Une innovation constante

Parmi les contraintes, le robot devait être doté d’une force de traction lui permettant de tirer un câble sur une distance de 500 mètres. Après avoir constaté son évidente efficacité, Hydro-Québec TransÉnergie montre un intérêt envers la conception d’un modèle en mesure de traverser les obstacles et de passer d’un pylône à un autre.

 

« Le projet LineScout voit le jour en 2003. Le robot, plutôt costaud, possède un bras articulé robotisé qui permet des assemblages temporaires et même de visser et dévisser des assemblages boulonnés. Il est équipé de quatre caméras et d’un capteur pouvant mesurer et détecter la corrosion dans les câbles. En somme, il offre la possibilité de faire une évaluation non destructive du câble pour procéder à une inspection. »

 

Les prouesses technologiques n’en sont pas restées là, alors qu’un appareil de radiographie numérique sans isotopes radioactifs y a été introduit, permettant la vérification de l’état des composantes à l’intérieur d’un câble. Les facteurs à prendre en compte sont nombreux lorsqu’il est question de travailler sur des lignes à haute tension. Non seulement faut-il tenir compte du voltage important qui circule dans les câbles, mais il est aussi nécessaire de munir les robots de protection contre les champs magnétiques induits.

 

« Les robots fonctionnent avec des batteries variant de 12 à 24 volts. Que ce soit des systèmes de communication, des GPS, des bras robotisés, il faut les rendre fiables et sécuritaires avant de les embarquer sur un réseau. »

 

L’expertise de pointe acquise par Hydro-Québec dans toutes les sphères d’activité touchant l’inspection, l’entretien et la maintenance des installations électriques lui a permis d’exporter son savoir-faire technique et scientifique partout sur le globe. Ce type d’innovations est également ce qui permet le maintien des plus hauts standards. « Travailler sur un réseau sous tension, ici ou ailleurs, représente une économie importante. On a réussi à le faire grâce à une expertise unique au monde », conclut Serge Montambault.

 

COMMENT INSTALLE-T-ON UN ROBOT SUR UN RÉSEAU EN TENSION ?

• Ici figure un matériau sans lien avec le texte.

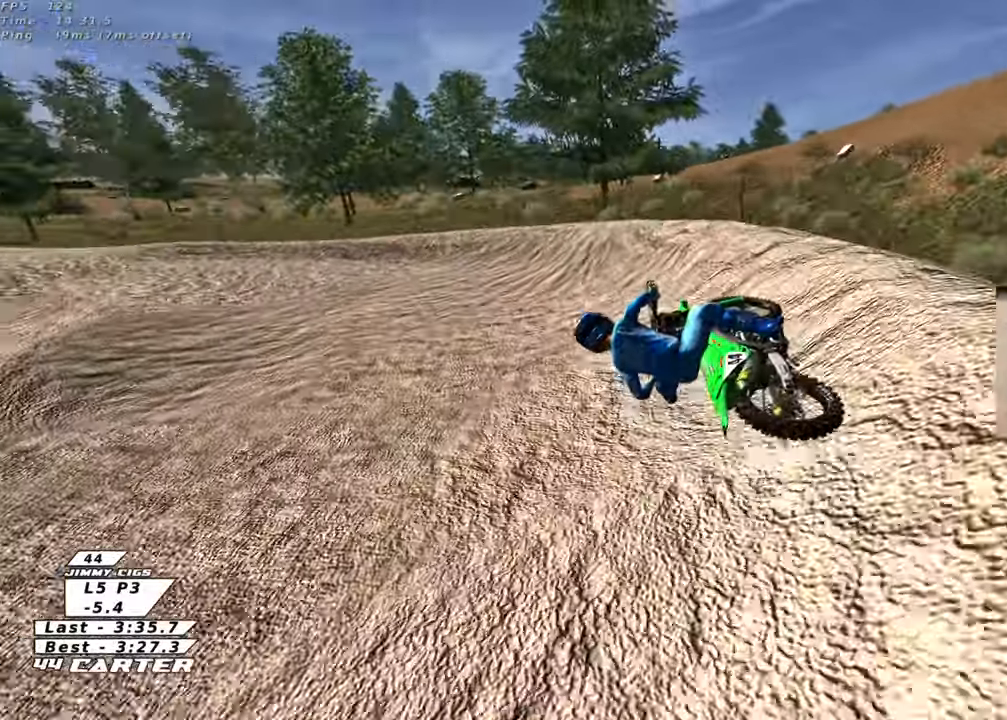
{"buttons": ["R2"], "left_stick": "up-left", "right_stick": "center", "events": [[167, "left_stick", "left"], [183, "R3", "up"], [233, "right_stick", "center"], [317, "left_stick", "up-left"], [350, "A", "down"], [500, "A", "up"]]}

Arrivé au chantier, un premier monteur de ligne grimpe dans le pylône, y installe une poulie et glisse un câble isolant dont les extrémités se rendent au sol. Une extrémité du câble est attachée au treuil du camion, tandis que l’autre est attachée au robot. En actionnant le treuil, le robot, qui peut peser jusqu’à une centaine de kilos, se voit soulevé. Une fois le robot hissé à la hauteur du conducteur, la personne attachée au pylône utilise une tige isolée pour le pousser et l’arrimer à la ligne sous tension. Le robot n’est pas isolé du câble, mais ses systèmes le sont par le biais des boucliers électromagnétiques et des stratégies de mise à la terre. L’inspection peut alors débuter en toute sécurité.

 

DES DRONES À TOUTE ÉPREUVE

Toujours dans l’objectif de concevoir de nouveaux systèmes en mesure de faciliter l’entretien du réseau, l’équipe de l’IREQ travaille actuellement sur les derniers détails d’un prototype de drone capable de se poser directement sur les câbles en tension. « C’est notre plus imposant défi en 20 ans. Une fois posé, l’appareil doit rouler sur le fil et prendre des mesures; un exploit auquel personne ne croyait dans l’industrie, mais nous l’avons fait avec le LineDrone. Nous effectuons actuellement des tests et nous sommes en période d’essais depuis deux ans sur notre réseau. Jusqu’à présent, on peut dire que le drone répond très bien. L’installation se fait en trois minutes et permet de passer tous les obstacles. La charge utile est cependant faible sur les drones; au-delà de deux ou trois kilos, ils peinent », note Serge Montambault. On peut citer d’énormes avantages à l’utilisation des drones, mais de par la durée des batteries et la capacité de charge qui ne dépasse pas les 2 à 3 kilos, la technologie demeure complémentaire au LineScout, qui peut transporter 10 kilos de charge utile.